On 16 May 2017, the Dutch Secretary of Finance released a draft legislative proposal regarding changes to the Dutch dividend withholding tax rules for holding cooperatives and BVs/NVs (the "proposal"). The proposal – subject to public consultation until June 13, 2017 – is largely in line with the dividend withholding tax changes already announced in the letters of the Dutch Secretary of Finance to Dutch Parliament in September 2016 and December 2016. The proposal contains some new aspects in addition to the letter announced earlier. The final version of the proposal is expected to be submitted to Dutch Parliament in September 2017 and could then enter into effect as per 1 January 2018.
In relation to cooperatives, under the proposal only distributions by holding cooperatives will become subject to dividend withholding tax at the standard 15% rate in the same way as distributions by limited liability companies such as the B.V., unless the proposed (extended) exemption from dividend withholding tax applies.
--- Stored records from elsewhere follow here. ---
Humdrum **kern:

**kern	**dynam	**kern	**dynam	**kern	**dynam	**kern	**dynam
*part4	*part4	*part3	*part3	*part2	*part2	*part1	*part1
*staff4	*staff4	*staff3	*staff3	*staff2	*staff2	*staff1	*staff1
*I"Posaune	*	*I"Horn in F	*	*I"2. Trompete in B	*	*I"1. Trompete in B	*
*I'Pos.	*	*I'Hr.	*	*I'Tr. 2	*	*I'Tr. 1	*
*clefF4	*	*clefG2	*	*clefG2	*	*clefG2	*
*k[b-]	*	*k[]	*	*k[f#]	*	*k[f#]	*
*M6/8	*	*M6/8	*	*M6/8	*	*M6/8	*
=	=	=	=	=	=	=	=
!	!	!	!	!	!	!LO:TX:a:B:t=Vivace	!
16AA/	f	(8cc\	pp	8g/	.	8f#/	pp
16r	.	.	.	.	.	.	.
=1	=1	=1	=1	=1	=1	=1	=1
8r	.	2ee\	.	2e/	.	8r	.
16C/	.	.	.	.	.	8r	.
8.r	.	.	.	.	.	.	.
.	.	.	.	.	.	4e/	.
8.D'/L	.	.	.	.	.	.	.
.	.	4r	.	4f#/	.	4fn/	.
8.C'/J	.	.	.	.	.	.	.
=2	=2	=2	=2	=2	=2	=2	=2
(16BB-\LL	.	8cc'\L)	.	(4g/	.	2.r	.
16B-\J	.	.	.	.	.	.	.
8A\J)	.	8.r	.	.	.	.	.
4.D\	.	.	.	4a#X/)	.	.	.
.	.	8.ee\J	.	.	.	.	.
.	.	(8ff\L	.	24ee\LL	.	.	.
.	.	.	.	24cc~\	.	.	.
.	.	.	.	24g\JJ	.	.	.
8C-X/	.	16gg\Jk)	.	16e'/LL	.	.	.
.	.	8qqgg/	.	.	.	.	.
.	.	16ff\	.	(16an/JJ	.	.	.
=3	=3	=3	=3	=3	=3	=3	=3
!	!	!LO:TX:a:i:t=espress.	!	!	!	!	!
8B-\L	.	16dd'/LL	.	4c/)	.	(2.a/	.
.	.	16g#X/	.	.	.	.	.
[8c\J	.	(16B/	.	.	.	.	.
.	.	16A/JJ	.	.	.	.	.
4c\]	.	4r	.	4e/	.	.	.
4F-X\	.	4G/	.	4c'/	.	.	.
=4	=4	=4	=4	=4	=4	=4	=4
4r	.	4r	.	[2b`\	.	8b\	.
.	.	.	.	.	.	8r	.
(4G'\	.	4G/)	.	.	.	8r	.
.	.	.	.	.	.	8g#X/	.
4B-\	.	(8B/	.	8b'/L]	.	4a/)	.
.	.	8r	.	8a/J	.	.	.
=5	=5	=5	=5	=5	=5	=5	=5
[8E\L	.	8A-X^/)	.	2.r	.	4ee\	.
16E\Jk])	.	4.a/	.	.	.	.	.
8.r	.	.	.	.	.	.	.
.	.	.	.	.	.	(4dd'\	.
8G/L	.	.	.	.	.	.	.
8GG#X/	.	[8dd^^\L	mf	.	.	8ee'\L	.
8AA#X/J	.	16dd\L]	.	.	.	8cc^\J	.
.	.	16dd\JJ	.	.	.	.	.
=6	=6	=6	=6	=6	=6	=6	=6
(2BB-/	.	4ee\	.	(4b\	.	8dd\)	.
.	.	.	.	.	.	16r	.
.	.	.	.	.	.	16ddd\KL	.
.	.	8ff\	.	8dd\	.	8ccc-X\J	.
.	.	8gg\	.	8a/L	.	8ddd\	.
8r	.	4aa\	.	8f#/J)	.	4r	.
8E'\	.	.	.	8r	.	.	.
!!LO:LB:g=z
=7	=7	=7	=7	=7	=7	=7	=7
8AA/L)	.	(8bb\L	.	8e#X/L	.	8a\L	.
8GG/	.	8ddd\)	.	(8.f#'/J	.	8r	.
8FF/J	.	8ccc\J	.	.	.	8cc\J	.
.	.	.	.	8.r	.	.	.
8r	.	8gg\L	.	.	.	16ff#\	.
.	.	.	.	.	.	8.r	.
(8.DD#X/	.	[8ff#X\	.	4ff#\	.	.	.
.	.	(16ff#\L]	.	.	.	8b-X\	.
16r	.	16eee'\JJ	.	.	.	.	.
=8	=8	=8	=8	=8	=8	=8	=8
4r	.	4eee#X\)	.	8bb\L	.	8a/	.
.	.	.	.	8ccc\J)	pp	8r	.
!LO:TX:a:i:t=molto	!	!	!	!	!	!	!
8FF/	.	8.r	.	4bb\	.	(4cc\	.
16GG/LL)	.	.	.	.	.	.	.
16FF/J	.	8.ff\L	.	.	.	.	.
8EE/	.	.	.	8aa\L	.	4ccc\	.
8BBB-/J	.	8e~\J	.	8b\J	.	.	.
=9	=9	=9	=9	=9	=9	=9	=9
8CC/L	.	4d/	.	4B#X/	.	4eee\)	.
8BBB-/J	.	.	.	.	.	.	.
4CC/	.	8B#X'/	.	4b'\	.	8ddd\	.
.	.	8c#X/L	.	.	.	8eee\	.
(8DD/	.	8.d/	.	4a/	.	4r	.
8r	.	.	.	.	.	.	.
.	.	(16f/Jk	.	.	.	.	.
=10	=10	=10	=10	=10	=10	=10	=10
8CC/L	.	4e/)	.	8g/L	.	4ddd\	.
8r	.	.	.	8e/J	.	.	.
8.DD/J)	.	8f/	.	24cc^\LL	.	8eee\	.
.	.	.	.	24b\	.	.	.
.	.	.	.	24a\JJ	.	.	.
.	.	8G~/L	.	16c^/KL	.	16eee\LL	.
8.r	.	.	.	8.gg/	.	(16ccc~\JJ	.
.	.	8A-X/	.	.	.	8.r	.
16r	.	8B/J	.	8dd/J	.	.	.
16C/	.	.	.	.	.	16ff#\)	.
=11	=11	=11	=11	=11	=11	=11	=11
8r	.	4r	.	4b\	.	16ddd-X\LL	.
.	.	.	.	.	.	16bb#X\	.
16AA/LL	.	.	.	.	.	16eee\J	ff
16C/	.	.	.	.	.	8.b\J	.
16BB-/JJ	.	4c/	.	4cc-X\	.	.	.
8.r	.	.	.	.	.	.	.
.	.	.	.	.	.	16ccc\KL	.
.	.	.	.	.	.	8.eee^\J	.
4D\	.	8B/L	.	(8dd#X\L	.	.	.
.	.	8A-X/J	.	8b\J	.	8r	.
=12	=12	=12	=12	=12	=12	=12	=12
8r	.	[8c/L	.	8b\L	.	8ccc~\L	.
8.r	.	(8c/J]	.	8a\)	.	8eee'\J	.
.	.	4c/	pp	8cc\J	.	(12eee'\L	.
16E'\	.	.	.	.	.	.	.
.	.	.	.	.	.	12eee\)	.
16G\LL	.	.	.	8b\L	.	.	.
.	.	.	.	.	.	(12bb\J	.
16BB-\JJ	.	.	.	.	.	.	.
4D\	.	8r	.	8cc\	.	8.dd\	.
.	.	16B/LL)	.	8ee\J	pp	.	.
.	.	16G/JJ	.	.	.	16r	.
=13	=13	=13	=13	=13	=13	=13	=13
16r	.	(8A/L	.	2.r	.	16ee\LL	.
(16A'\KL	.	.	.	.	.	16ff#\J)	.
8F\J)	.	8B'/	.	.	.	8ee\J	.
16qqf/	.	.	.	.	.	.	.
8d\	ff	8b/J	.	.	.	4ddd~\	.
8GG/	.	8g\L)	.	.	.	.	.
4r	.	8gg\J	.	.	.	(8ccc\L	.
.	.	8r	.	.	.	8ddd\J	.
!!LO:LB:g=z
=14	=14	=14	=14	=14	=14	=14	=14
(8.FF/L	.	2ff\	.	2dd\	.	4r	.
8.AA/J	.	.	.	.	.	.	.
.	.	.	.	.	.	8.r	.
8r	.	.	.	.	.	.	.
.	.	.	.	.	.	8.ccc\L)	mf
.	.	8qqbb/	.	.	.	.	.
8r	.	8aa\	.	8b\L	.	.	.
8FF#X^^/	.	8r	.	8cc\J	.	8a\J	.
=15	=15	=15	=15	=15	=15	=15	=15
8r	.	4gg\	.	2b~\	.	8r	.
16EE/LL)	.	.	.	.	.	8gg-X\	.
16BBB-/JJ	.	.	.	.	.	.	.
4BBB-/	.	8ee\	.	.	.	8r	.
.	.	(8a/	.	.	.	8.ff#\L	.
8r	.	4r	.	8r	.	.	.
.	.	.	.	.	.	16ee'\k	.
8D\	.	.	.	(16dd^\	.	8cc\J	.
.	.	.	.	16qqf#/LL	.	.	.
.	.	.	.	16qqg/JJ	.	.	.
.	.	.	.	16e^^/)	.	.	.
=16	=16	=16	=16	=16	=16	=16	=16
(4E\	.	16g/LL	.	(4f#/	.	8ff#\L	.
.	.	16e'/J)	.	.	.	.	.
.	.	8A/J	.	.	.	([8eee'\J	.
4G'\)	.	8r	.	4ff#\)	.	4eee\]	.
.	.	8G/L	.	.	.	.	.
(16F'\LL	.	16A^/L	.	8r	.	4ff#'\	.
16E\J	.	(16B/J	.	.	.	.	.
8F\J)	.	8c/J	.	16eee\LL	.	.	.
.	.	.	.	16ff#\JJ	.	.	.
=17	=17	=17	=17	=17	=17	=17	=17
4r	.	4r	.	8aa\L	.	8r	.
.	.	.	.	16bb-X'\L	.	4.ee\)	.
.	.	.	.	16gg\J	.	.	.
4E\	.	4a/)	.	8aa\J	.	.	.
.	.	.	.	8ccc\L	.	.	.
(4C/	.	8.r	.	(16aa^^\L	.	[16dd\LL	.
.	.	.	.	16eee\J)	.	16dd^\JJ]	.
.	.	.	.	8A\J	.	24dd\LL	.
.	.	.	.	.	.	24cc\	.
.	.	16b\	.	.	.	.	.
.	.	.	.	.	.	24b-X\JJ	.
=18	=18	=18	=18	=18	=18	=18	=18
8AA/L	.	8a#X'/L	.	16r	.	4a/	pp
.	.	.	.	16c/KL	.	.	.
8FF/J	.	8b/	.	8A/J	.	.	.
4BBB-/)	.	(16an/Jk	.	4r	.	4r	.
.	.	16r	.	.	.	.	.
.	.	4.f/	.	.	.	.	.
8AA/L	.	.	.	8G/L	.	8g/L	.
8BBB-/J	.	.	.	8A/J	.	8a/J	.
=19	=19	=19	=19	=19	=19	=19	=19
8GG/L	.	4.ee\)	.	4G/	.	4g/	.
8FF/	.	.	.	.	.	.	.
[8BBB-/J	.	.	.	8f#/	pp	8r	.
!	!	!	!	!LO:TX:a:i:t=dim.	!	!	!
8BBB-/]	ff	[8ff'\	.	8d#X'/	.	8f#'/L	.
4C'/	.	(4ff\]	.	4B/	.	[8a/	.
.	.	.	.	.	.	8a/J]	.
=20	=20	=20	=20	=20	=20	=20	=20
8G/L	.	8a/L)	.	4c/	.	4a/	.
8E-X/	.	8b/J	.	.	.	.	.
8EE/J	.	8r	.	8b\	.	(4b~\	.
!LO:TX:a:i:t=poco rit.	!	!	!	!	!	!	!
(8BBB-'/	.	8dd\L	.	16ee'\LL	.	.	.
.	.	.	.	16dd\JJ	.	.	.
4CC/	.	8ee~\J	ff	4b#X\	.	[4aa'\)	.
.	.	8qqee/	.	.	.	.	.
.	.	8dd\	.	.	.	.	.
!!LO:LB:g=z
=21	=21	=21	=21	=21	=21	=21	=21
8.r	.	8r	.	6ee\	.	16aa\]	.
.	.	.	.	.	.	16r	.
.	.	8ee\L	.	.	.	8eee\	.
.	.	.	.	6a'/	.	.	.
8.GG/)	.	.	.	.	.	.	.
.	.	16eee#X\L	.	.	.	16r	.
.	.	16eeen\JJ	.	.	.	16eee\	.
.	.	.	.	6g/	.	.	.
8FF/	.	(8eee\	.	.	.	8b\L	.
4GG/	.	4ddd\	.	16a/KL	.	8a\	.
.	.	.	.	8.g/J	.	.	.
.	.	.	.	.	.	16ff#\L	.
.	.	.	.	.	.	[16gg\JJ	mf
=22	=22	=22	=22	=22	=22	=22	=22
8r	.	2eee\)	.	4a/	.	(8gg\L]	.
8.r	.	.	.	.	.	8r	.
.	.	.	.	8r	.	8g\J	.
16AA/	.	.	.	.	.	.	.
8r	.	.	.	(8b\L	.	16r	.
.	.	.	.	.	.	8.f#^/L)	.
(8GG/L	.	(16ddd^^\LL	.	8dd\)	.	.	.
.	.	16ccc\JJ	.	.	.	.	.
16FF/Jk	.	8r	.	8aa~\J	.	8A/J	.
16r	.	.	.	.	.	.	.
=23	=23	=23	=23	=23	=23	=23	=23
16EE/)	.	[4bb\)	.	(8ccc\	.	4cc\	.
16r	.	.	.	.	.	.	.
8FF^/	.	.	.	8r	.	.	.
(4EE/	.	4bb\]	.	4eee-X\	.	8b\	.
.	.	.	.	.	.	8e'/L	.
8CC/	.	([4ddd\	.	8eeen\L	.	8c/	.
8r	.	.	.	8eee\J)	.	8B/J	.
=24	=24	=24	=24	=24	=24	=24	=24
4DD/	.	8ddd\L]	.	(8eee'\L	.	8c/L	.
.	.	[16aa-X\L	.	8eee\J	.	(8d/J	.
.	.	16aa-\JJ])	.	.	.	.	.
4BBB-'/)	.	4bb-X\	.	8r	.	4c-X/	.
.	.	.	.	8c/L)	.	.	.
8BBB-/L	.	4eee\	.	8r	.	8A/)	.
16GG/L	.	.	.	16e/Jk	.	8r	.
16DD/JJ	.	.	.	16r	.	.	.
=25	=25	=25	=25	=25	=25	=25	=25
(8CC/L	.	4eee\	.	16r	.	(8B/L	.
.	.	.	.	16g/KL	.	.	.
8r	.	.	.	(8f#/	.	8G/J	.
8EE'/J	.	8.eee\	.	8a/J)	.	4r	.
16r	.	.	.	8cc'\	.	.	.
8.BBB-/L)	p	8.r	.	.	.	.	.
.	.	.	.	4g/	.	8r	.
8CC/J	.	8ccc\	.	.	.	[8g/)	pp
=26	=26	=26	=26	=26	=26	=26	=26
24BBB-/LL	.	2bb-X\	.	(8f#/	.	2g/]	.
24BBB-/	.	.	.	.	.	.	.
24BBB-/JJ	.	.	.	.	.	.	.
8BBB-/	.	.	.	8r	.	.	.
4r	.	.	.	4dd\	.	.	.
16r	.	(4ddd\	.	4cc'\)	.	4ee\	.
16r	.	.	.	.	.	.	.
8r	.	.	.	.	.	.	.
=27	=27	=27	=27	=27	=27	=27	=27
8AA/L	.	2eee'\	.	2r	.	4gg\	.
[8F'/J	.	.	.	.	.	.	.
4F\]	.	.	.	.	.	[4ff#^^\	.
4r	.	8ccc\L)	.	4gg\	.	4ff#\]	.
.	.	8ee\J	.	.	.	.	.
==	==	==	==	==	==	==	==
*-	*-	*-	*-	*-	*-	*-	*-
The dividend withholding tax exemption applies in case of qualifying participations in holding cooperatives and limited liability companies that are part of an active business enterprise of the shareholder/member and not abusive, provided that the shareholder/member is located in an EU/EEA or tax treaty jurisdiction. Shareholders/members located in jurisdictions that are not EU/EEA jurisdictions and with which the Netherlands has only concluded a treaty on the exchange of information or a treaty that does not contain a dividend provision, do not qualify for purposes of the proposed dividend withholding tax exemption.
To avoid tax driven structures without substance in the applicable jurisdictions, the proposal introduces anti-abuse rules. As the implications of this anti-abuse rules can be substantial, we advise to discuss the possible effects with your tax advisor.